WHAT YOU HAVE TO DO: What you produce should be an exact transcription of the data, minus any pictures.

[Dataset entries]
·····

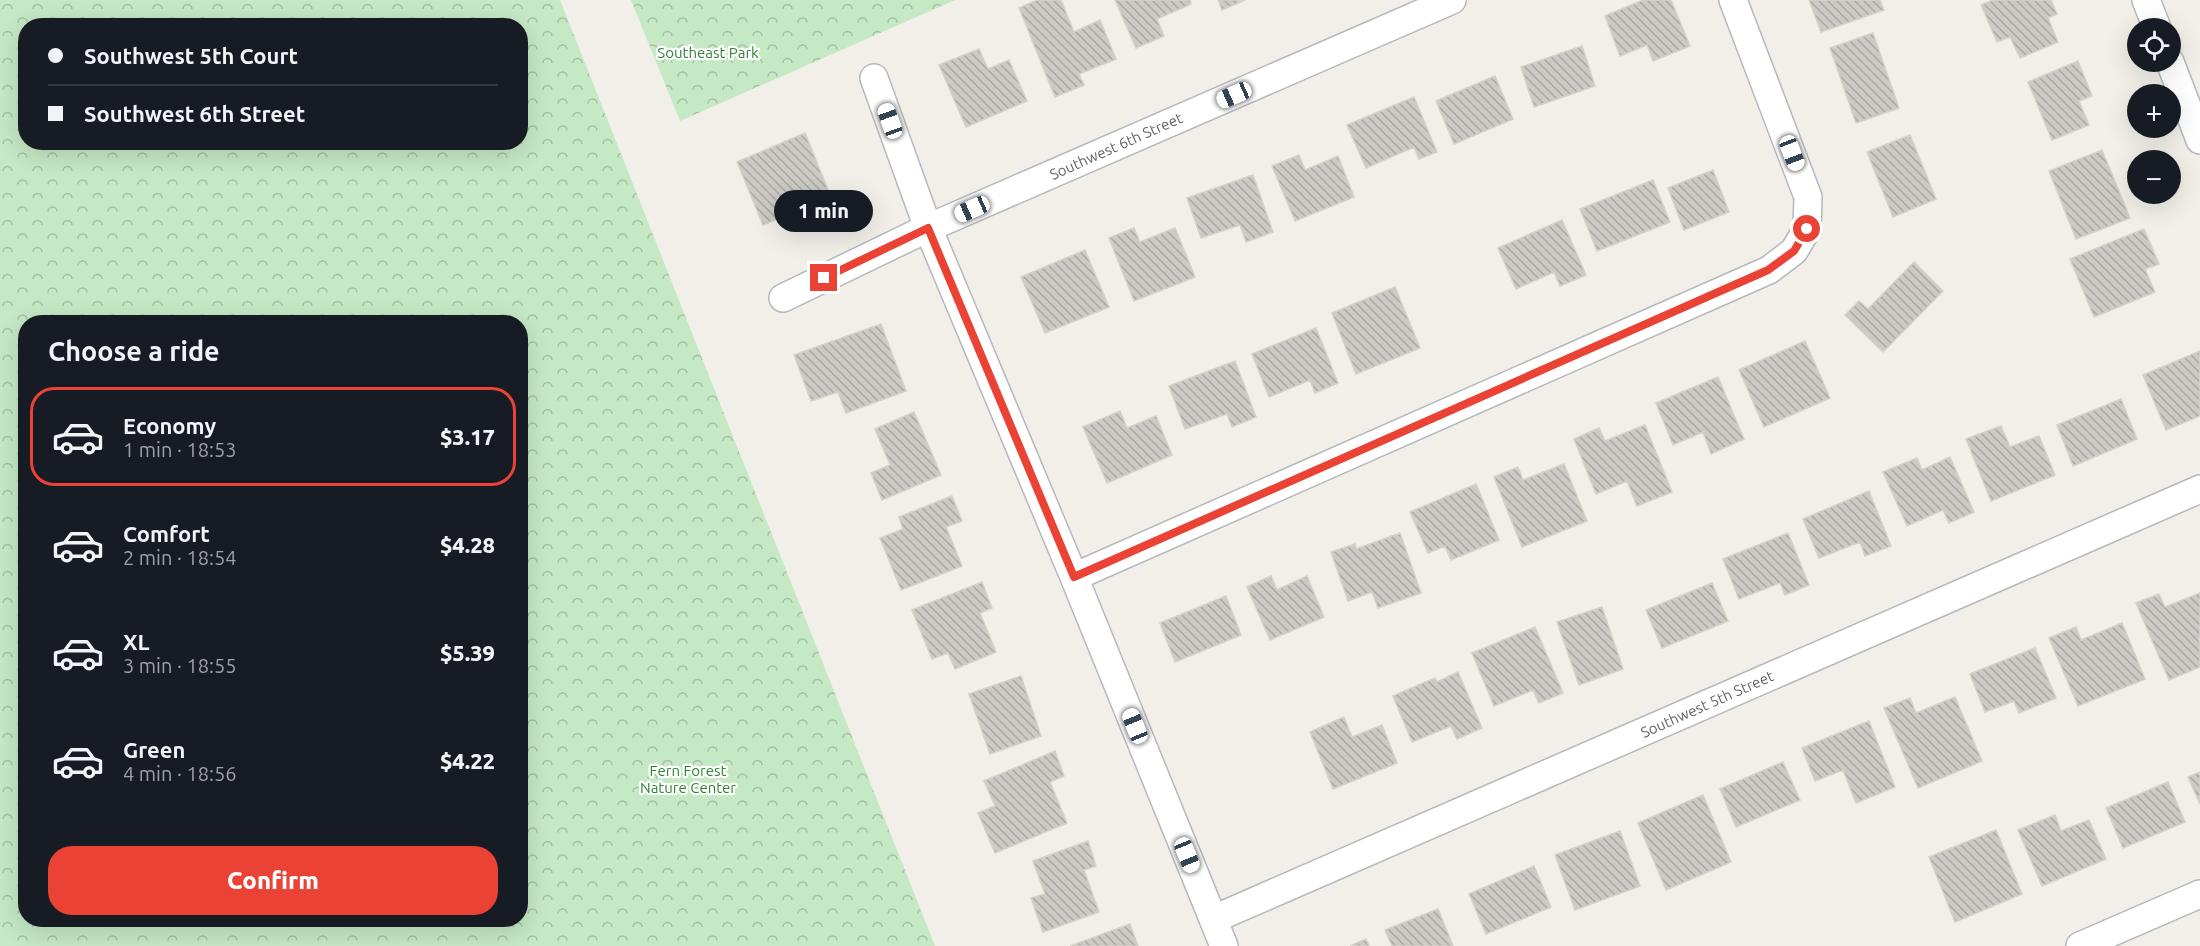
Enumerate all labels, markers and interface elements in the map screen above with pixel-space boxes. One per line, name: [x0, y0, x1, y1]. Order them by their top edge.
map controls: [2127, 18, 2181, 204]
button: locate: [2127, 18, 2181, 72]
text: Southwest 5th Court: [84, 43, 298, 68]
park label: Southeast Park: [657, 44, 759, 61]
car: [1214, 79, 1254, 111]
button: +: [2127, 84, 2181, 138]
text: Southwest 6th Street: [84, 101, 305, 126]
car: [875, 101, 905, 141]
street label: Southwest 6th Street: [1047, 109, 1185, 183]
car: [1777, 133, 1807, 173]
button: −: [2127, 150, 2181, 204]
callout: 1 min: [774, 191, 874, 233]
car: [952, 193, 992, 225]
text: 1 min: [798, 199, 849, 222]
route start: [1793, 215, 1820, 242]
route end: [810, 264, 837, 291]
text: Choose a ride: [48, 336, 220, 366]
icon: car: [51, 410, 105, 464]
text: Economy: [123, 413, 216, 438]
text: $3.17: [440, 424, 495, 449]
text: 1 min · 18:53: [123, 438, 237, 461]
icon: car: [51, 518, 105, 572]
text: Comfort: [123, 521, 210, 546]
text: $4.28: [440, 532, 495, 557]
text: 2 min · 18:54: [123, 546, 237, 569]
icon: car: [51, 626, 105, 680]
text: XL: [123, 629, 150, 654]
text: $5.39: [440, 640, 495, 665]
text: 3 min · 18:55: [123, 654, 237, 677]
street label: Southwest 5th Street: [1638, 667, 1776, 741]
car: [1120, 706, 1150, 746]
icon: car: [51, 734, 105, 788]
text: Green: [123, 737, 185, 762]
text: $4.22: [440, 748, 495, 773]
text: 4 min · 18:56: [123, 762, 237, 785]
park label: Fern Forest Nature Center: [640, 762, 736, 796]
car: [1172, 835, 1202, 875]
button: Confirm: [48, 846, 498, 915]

·····

EXPECTED ANSWER:
Enumerate all labels, markers and interface elements in the map screen above with pixel-space boxes. One per line, name: [x0, y0, x1, y1]. Order them by their top edge.
map controls: [2127, 18, 2181, 204]
button: locate: [2127, 18, 2181, 72]
text: Southwest 5th Court: [84, 43, 298, 68]
park label: Southeast Park: [657, 44, 759, 61]
car: [1214, 79, 1254, 111]
button: +: [2127, 84, 2181, 138]
text: Southwest 6th Street: [84, 101, 305, 126]
car: [875, 101, 905, 141]
street label: Southwest 6th Street: [1047, 109, 1185, 183]
car: [1777, 133, 1807, 173]
button: −: [2127, 150, 2181, 204]
callout: 1 min: [774, 191, 874, 233]
car: [952, 193, 992, 225]
text: 1 min: [798, 199, 849, 222]
route start: [1793, 215, 1820, 242]
route end: [810, 264, 837, 291]
text: Choose a ride: [48, 336, 220, 366]
icon: car: [51, 410, 105, 464]
text: Economy: [123, 413, 216, 438]
text: $3.17: [440, 424, 495, 449]
text: 1 min · 18:53: [123, 438, 237, 461]
icon: car: [51, 518, 105, 572]
text: Comfort: [123, 521, 210, 546]
text: $4.28: [440, 532, 495, 557]
text: 2 min · 18:54: [123, 546, 237, 569]
icon: car: [51, 626, 105, 680]
text: XL: [123, 629, 150, 654]
text: $5.39: [440, 640, 495, 665]
text: 3 min · 18:55: [123, 654, 237, 677]
street label: Southwest 5th Street: [1638, 667, 1776, 741]
car: [1120, 706, 1150, 746]
icon: car: [51, 734, 105, 788]
text: Green: [123, 737, 185, 762]
text: $4.22: [440, 748, 495, 773]
text: 4 min · 18:56: [123, 762, 237, 785]
park label: Fern Forest Nature Center: [640, 762, 736, 796]
car: [1172, 835, 1202, 875]
button: Confirm: [48, 846, 498, 915]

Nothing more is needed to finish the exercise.